Day Fifteen
Fear is the enemy’s great weapon. Peace is our Savior’s great gift. The enemy sowed fear in Eve’s mind by lying to her. “Did God really tell you not to eat from any of the trees in this wonderful garden?” God had said no such thing, but notice how old hairy legs sowed doubt and fear in Eve’s mind. If she couldn’t trust her God and Father, then the paradise he provided for her becomes a sinister, dangerous place. It is that kind of fear—that there is no God, or that he is indifferent or angry with us, and that our lives are nothing more than random chemical reactions and blind physical forces.
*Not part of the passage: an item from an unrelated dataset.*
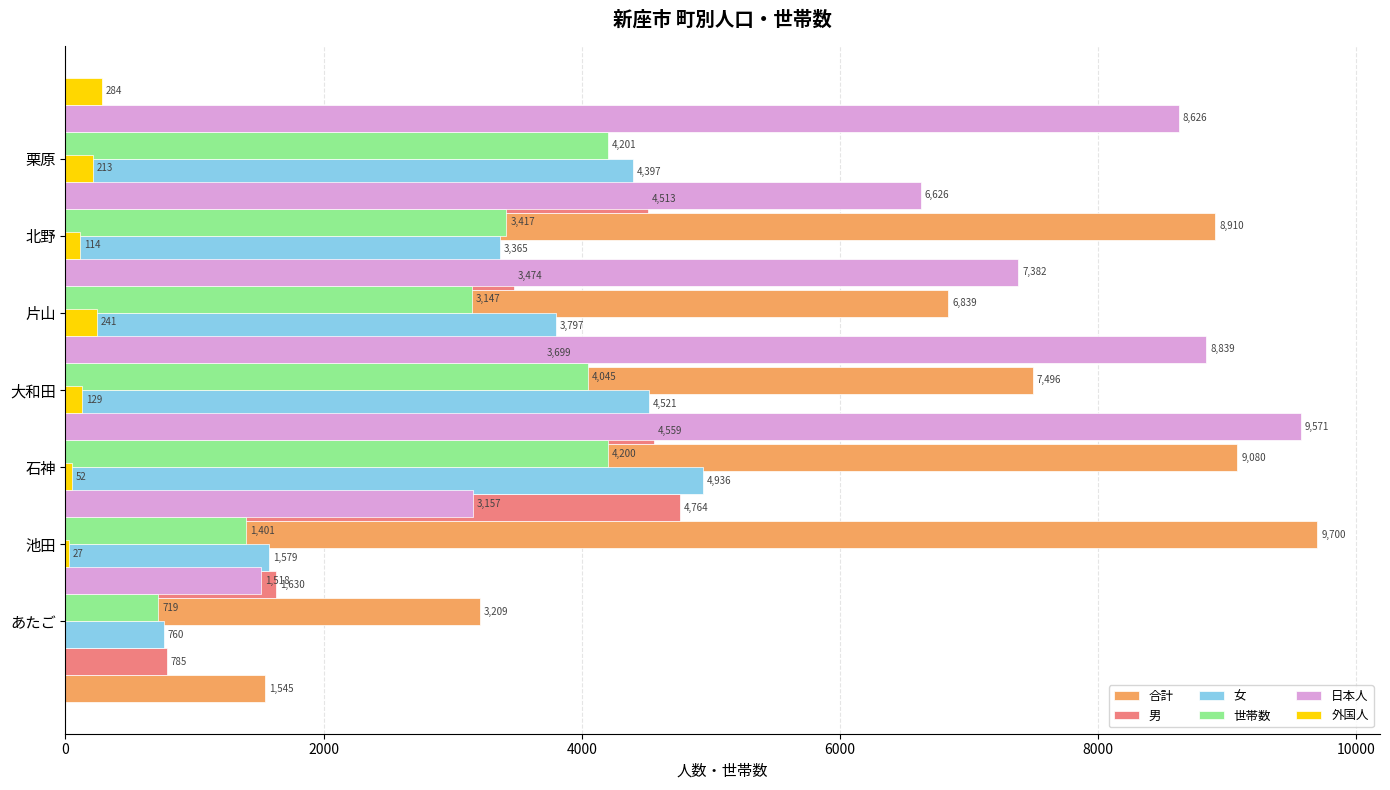

Rank the series at 10000 from lowest to highest value.

外国人, 女, 世帯数, 男, 日本人, 合計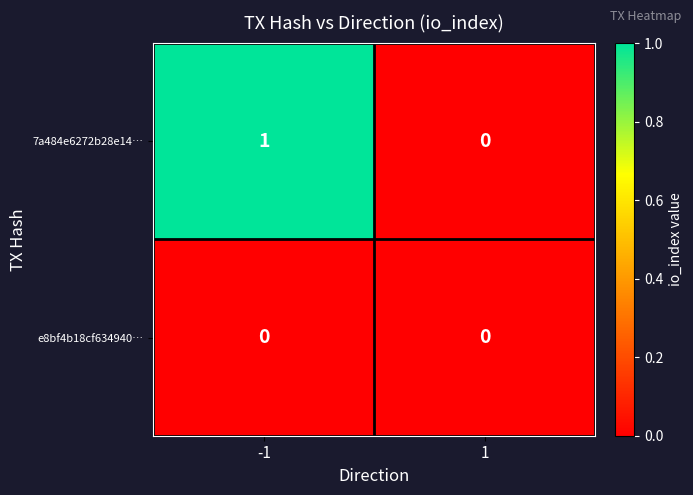

List the series in order of their peak value, highest first.

7a484e6272b28e14…, e8bf4b18cf634940…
That is the enemy’s lie that has gained the ascendent in our own time, and that is why so many people are so fearful today.
The truth is that nature is beautifully ordered, and that God’s benevolence provides for us. Fear is the mark of the enemy, and peace is the mark of God. “Peace I leave with you” Jesus said just before going to his own agonizing death. “I give you peace even in the worst afflictions, because resurrection follows death as surely as day follows night.”
In today’s reading, Thérèse read the frightening obituary of Sr. Marie from Luçon, who offered herself as a victim soul to divine justice. Thérèse thanked God for people who could suffer like that, but at the same time she thought there was something imbalanced in Sr. Marie’s last words: “I don’t have enough merits, I must acquire more of them!” That smells like Pelagianism and Jansenism, among other errors. Thérèse knew that “all is grace” and that she was not “big enough” to bear the weight of divine justice. She would have to settle instead for divine mercy. “How GOOD is the Lord, his MERCY endures forever!” she wrote. “God would be feared by none …. And through love, not fear, no one would cause him any pain.” In the next few days, we will see how Thérèse, rather than becoming a victim soul to divine anger, consecrated herself to divine love.
Prayer
Come, Holy Spirit, fire of mercy. Fill me with Merciful Love so that, through it, I may see all of God’s perfections, including his justice, as clothed in love.